──────── Supplied material
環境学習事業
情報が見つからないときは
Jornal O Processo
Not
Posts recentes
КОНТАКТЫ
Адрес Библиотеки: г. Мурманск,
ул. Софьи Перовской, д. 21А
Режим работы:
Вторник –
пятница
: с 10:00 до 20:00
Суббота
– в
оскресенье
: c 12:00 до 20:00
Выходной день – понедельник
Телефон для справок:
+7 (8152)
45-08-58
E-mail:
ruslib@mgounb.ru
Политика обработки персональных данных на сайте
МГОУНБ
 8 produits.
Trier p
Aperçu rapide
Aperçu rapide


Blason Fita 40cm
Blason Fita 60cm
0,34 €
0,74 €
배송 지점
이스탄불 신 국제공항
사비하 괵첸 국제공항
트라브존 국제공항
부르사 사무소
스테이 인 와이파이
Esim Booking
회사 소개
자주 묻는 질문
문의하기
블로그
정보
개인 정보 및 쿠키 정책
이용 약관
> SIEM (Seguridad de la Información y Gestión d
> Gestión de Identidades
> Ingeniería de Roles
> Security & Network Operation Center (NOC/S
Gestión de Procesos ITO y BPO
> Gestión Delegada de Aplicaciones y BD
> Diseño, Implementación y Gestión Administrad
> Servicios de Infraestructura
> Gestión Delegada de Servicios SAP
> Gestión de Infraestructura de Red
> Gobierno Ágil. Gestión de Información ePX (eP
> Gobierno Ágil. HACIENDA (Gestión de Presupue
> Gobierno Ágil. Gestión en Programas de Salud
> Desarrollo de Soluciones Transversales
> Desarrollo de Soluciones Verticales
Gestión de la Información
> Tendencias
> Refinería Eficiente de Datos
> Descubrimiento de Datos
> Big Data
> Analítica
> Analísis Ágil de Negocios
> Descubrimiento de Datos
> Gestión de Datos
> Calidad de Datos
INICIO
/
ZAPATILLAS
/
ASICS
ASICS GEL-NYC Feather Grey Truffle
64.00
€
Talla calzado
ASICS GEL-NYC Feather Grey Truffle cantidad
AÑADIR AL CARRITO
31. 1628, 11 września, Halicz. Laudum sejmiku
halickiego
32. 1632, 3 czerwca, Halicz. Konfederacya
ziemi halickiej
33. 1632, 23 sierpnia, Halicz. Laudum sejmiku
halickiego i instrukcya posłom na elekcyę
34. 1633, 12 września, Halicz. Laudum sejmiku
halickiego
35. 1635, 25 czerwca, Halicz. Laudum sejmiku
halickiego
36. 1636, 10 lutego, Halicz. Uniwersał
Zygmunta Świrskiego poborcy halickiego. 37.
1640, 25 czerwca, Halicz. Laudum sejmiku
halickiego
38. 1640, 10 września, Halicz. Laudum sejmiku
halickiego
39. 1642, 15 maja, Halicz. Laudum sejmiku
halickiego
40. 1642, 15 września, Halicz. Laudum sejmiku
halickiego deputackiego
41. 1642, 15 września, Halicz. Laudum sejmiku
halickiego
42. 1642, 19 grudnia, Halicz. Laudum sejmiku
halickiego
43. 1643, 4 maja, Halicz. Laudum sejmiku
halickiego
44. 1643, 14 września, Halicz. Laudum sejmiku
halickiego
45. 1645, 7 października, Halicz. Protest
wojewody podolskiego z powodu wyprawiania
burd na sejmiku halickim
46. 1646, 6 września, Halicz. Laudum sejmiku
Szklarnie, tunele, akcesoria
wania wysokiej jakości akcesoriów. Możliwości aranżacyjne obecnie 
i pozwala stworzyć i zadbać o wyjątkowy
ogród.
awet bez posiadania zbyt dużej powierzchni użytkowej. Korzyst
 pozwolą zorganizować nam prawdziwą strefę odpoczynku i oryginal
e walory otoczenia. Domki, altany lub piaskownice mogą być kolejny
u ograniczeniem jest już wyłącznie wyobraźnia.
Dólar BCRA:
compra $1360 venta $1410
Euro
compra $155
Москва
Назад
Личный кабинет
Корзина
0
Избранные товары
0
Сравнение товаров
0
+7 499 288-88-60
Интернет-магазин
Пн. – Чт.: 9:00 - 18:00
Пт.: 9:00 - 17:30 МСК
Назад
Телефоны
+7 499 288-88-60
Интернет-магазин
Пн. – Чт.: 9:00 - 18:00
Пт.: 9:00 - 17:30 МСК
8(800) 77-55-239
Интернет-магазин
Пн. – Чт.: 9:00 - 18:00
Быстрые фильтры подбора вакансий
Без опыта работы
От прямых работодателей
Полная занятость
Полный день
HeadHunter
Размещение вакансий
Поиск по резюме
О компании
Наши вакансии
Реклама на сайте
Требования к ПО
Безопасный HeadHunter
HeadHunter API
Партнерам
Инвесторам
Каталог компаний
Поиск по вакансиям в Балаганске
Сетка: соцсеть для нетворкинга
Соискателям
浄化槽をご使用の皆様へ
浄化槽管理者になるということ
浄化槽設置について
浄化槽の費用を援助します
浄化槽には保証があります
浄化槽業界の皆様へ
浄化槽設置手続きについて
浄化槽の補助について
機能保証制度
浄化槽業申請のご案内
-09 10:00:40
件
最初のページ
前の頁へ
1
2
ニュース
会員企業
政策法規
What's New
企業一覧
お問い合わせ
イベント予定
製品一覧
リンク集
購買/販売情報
────────────────
» Try it:
Quote the listing verbatim from its first line through the line containing "Información ePX (eP", including both of those lines.

» Response for this exercise:
環境学習事業
情報が見つからないときは
Jornal O Processo
Not
Posts recentes
КОНТАКТЫ
Адрес Библиотеки: г. Мурманск,
ул. Софьи Перовской, д. 21А
Режим работы:
Вторник –
пятница
: с 10:00 до 20:00
Суббота
– в
оскресенье
: c 12:00 до 20:00
Выходной день – понедельник
Телефон для справок:
+7 (8152)
45-08-58
E-mail:
ruslib@mgounb.ru
Политика обработки персональных данных на сайте
МГОУНБ
 8 produits.
Trier p
Aperçu rapide
Aperçu rapide


Blason Fita 40cm
Blason Fita 60cm
0,34 €
0,74 €
배송 지점
이스탄불 신 국제공항
사비하 괵첸 국제공항
트라브존 국제공항
부르사 사무소
스테이 인 와이파이
Esim Booking
회사 소개
자주 묻는 질문
문의하기
블로그
정보
개인 정보 및 쿠키 정책
이용 약관
> SIEM (Seguridad de la Información y Gestión d
> Gestión de Identidades
> Ingeniería de Roles
> Security & Network Operation Center (NOC/S
Gestión de Procesos ITO y BPO
> Gestión Delegada de Aplicaciones y BD
> Diseño, Implementación y Gestión Administrad
> Servicios de Infraestructura
> Gestión Delegada de Servicios SAP
> Gestión de Infraestructura de Red
> Gobierno Ágil. Gestión de Información ePX (eP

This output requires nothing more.